On April 9, Sateliot and Keysight Technologies won the ESA and GSMA Foundry Challenge for a blockchain-enabled anomaly detection system for 5G non-terrestrial networks. The award recognized work that sits at the boundary between satellite communications and 6G research: using AI and blockchain to verify signal integrity across hybrid space-terrestrial links. For a company that set out to make standard 5G IoT work from orbit, that award signals how far the ambition has moved.
Jaume Sanpera founded Sateliot in Barcelona with a thesis that satellite connectivity should speak the same protocol as the ground. The company’s constellation is built on the 3GPP Release 17 5G NTN standard, which means an off-the-shelf NB-IoT chipset on a farm sensor or a shipping container can connect to a Sateliot spacecraft the same way it connects to a terrestrial tower.
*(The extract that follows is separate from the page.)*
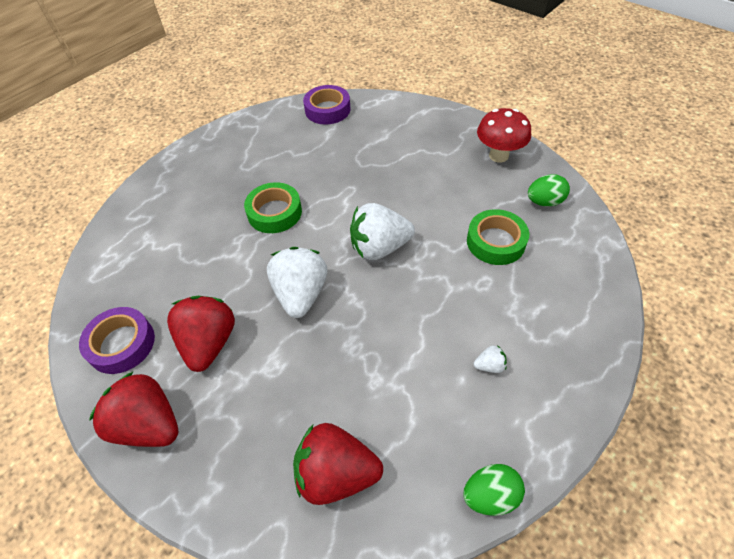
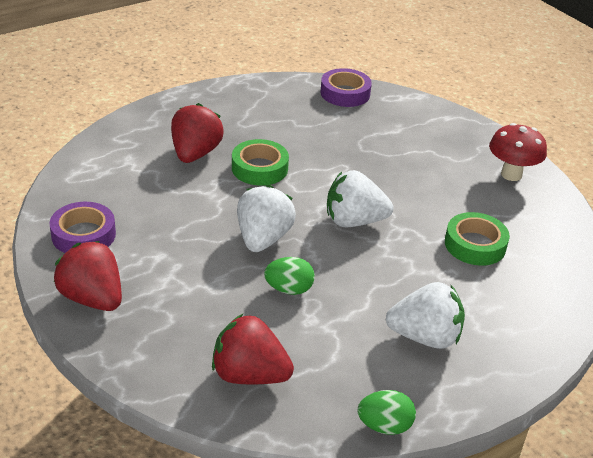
camera: 10 degrees right, 15 degrees down
red strawberry [167,296,235,372] -> red strawberry moved to [171,103,224,163]
white strawberry [474,345,507,373] -> white strawberry [386,282,465,349], size x2.37
green egg [528,174,570,207] -> green egg moved to [264,257,315,295]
No proprietary modem, no specialized hardware: the phone doesn’t know the difference. Sanpera’s pitch is that this eliminates the integration tax that has historically kept satellite IoT expensive and niche.
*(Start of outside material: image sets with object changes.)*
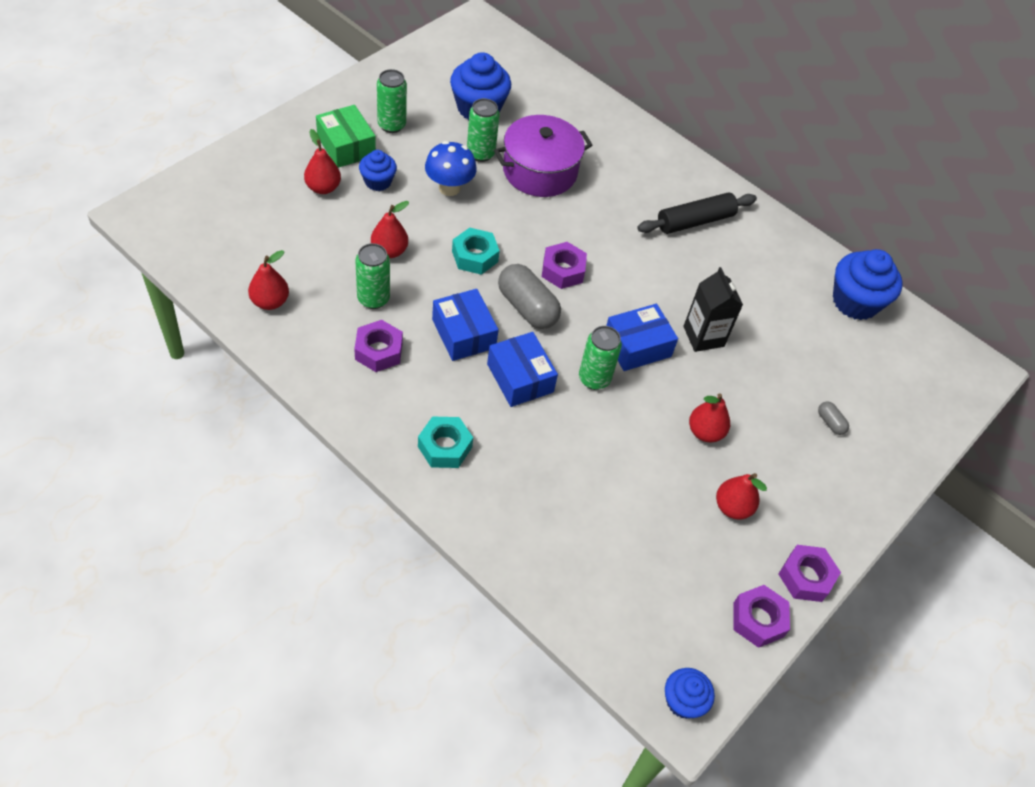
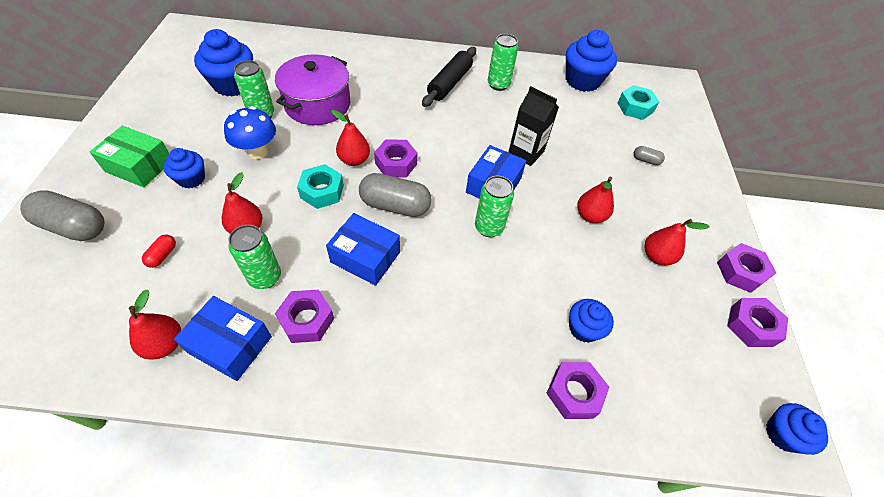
camera: 35 degrees left, 0 degrees up
red pear [304,129,341,194] -> red pear moved to [331,110,370,166]
green can [377,69,407,133] -> green can moved to [488,34,518,91]
turquoise nut [418,417,473,468] -> turquoise nut moved to [618,85,659,120]
blue box [487,332,558,407] -> blue box moved to [174,296,272,381]
none -> grey capsule [20,190,104,241]
none -> red capsule [142,235,176,268]
none -> purple nut [546,362,609,419]
none -> blue cupcake [569,299,614,343]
He has done this before. Sanpera previously founded Eurona, a satellite services company that became the first Spanish satellite operator to trade publicly. Three decades of telecom ventures gave him the investor credibility to raise at scale: Sateliot closed a €100 million Series C in April 2026 to deploy 16 additional second-generation satellites, with a target constellation of 250 spacecraft. In February 2026, the company signed a partnership with Latvia’s LMT Group and ESA to develop a universal dual-mode IoT module that switches seamlessly between terrestrial and satellite networks. And in November 2025, Sateliot launched an ESA-backed project to test satellite IoT connectivity independent of GPS, a defense-relevant capability that removes a single point of failure from the positioning chain.
The next hardware generation, called Tritó, is designed for 5G NR (New Radio) direct-to-device service from low Earth orbit. Two Tritó satellites, each weighing roughly 160 kilograms, are under contract to fly on PLD Space’s MIURA 5 rocket in 2027: the first 100% Spanish private space mission from satellite manufacturing through launch.
At SmallSat Europe, Sanpera joins a panel titled “The EU Space Law: Harmonizing Rules or a Competitive Moat” alongside space law partners Drew Svor of Sheppard and Dr. Ingo Baumann of BHO Legal, Aldoria Belgium CEO Christine Leurquin, Leiden University’s Tanja Masson, and Alberto Rueda Carazo of the European Space Policy Institute. Five of the six panelists write, interpret, or study space regulation. Sanpera is the one who has to operate under it.
That framing makes his seat on the panel worth watching. The EU Space Law will shape licensing, spectrum coordination, and orbital debris obligations for every European constellation operator. Sanpera brings 250 planned satellites and a business model that depends on regulatory harmony across 27 member states. The lawyers will explain what the law says. He will explain what it costs.